- _WORK ORDER_: The following data has a line with "27 apr 07:00." and a line with "27 apr 01:00". Write out exactly those lines and all the lines between them.
══════
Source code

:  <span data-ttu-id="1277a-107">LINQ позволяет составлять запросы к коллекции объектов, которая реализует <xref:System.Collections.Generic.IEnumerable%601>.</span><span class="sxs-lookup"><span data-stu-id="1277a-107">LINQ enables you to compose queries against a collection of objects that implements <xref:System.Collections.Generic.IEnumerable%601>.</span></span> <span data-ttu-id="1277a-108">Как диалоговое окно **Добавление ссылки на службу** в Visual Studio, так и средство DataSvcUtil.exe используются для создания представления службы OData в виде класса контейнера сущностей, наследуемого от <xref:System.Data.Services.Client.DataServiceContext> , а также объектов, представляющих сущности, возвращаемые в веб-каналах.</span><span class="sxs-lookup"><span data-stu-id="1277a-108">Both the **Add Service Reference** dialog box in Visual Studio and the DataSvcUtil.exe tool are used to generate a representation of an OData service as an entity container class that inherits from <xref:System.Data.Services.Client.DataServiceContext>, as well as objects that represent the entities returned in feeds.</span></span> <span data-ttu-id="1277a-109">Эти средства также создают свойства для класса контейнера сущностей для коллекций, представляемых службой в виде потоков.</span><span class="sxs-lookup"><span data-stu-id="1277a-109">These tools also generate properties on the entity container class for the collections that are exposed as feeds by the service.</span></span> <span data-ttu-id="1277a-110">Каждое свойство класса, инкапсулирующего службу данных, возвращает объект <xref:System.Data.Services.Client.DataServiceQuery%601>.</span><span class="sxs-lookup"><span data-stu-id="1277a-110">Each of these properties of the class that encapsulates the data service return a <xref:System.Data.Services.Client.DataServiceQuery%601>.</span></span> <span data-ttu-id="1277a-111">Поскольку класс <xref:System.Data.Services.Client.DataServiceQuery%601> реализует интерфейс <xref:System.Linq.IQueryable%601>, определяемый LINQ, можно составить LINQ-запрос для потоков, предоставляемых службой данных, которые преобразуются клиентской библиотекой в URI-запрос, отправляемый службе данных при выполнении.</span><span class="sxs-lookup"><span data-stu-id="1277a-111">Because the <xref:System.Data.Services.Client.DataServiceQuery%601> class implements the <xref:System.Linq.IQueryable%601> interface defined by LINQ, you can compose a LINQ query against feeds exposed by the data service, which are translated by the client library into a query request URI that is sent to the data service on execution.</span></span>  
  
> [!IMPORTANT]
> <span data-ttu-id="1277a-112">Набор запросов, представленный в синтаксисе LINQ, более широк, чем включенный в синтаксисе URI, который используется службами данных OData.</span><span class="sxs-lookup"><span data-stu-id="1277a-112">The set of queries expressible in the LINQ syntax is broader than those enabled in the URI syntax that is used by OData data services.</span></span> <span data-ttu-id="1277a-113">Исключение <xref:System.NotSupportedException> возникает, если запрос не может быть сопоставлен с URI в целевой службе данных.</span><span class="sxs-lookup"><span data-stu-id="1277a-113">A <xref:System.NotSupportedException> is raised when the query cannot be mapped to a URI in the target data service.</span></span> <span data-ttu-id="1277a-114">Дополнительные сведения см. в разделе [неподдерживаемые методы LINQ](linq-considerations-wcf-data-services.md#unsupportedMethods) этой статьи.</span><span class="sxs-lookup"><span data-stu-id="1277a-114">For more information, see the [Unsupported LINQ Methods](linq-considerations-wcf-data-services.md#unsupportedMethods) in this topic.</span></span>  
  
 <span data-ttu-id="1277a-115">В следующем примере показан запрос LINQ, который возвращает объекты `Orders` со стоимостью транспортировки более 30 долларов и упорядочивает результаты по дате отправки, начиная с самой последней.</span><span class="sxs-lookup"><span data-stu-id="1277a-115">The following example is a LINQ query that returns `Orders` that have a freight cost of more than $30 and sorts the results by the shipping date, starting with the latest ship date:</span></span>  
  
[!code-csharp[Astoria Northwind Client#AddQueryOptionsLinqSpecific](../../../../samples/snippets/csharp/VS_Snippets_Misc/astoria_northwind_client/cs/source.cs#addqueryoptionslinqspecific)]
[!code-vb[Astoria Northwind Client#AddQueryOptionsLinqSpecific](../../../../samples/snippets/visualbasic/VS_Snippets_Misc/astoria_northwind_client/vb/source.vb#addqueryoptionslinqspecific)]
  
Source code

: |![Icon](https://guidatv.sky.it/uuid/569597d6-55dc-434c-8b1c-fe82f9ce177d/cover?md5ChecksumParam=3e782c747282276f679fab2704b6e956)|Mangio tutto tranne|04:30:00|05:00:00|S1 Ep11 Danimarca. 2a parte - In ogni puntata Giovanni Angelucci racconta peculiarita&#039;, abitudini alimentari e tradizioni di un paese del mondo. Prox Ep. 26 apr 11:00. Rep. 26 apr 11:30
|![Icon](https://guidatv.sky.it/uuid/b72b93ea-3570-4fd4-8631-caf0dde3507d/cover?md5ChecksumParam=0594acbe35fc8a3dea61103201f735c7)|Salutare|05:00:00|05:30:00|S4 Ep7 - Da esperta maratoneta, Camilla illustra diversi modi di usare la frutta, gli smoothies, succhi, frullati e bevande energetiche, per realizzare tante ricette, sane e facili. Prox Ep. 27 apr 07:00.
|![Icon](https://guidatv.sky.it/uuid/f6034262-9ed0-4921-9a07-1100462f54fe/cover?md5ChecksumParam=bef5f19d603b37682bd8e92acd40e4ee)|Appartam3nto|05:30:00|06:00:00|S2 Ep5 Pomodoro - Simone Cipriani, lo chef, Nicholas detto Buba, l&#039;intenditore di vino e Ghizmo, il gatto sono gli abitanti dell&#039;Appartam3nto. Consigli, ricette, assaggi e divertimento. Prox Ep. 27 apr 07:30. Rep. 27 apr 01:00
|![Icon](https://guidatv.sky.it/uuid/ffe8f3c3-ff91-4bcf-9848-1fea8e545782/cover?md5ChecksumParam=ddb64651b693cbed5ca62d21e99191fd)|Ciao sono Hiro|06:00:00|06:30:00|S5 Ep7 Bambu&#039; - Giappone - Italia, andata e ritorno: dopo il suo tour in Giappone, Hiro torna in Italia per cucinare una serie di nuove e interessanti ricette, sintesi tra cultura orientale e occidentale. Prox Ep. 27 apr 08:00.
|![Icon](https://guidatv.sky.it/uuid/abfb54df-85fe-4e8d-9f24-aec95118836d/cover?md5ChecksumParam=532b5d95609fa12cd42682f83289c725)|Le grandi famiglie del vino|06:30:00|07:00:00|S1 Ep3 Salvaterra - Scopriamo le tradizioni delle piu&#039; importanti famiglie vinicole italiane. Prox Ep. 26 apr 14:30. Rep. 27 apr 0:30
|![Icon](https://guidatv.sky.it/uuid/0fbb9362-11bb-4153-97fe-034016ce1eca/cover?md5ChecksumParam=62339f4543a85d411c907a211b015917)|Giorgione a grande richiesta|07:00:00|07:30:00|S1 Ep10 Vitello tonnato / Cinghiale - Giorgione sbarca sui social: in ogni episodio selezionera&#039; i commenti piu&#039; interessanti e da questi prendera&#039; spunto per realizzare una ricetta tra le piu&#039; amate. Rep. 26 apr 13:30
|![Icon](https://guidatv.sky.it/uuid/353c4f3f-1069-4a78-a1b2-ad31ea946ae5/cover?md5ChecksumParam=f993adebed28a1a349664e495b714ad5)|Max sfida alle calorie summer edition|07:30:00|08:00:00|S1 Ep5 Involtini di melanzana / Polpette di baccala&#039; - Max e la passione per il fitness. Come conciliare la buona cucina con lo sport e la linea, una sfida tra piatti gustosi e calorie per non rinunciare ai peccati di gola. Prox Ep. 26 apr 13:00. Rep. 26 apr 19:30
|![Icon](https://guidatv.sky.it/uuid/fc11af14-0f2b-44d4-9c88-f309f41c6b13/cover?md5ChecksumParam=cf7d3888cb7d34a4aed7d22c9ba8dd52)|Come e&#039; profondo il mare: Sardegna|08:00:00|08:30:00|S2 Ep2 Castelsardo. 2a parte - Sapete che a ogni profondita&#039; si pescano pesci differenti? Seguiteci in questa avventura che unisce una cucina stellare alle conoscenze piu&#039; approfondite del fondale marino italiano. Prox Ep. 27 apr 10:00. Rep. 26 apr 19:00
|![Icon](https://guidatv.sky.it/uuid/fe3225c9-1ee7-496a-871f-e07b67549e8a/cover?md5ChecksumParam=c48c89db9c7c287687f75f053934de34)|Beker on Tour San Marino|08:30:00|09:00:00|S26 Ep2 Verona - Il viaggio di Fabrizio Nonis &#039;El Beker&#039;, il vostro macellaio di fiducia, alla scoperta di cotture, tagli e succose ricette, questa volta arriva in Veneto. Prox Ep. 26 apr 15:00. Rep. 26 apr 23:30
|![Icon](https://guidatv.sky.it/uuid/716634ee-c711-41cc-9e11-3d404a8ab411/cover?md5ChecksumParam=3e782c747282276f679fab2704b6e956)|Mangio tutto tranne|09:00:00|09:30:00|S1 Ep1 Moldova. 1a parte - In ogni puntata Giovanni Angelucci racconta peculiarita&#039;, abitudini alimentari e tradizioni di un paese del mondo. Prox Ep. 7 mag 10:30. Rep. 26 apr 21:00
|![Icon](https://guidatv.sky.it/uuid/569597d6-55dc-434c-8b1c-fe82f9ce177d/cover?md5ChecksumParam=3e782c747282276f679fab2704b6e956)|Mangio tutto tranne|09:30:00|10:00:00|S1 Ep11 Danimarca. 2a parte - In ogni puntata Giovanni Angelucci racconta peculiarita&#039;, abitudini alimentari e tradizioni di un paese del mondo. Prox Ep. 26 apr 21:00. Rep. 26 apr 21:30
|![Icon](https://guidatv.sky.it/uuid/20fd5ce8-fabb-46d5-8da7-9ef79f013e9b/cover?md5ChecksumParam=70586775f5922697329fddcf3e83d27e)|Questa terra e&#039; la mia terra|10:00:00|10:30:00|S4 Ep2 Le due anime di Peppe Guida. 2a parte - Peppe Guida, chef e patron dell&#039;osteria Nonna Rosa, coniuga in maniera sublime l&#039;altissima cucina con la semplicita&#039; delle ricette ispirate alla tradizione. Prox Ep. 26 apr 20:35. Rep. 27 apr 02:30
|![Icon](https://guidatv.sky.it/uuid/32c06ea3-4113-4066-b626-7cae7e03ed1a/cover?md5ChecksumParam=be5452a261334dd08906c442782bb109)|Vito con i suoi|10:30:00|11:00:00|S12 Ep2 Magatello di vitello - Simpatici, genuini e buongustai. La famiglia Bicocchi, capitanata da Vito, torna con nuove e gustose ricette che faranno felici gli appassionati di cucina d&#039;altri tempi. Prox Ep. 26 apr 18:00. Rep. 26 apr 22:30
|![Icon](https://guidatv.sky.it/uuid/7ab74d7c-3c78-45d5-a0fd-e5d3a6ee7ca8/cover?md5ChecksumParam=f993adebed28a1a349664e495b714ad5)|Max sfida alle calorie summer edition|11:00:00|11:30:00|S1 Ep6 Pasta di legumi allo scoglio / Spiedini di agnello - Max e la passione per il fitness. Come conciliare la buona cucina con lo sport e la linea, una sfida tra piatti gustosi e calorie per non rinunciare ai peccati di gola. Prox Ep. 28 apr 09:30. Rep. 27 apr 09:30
══════
- _WRITTEN ANSWER_:
|![Icon](https://guidatv.sky.it/uuid/b72b93ea-3570-4fd4-8631-caf0dde3507d/cover?md5ChecksumParam=0594acbe35fc8a3dea61103201f735c7)|Salutare|05:00:00|05:30:00|S4 Ep7 - Da esperta maratoneta, Camilla illustra diversi modi di usare la frutta, gli smoothies, succhi, frullati e bevande energetiche, per realizzare tante ricette, sane e facili. Prox Ep. 27 apr 07:00.
|![Icon](https://guidatv.sky.it/uuid/f6034262-9ed0-4921-9a07-1100462f54fe/cover?md5ChecksumParam=bef5f19d603b37682bd8e92acd40e4ee)|Appartam3nto|05:30:00|06:00:00|S2 Ep5 Pomodoro - Simone Cipriani, lo chef, Nicholas detto Buba, l&#039;intenditore di vino e Ghizmo, il gatto sono gli abitanti dell&#039;Appartam3nto. Consigli, ricette, assaggi e divertimento. Prox Ep. 27 apr 07:30. Rep. 27 apr 01:00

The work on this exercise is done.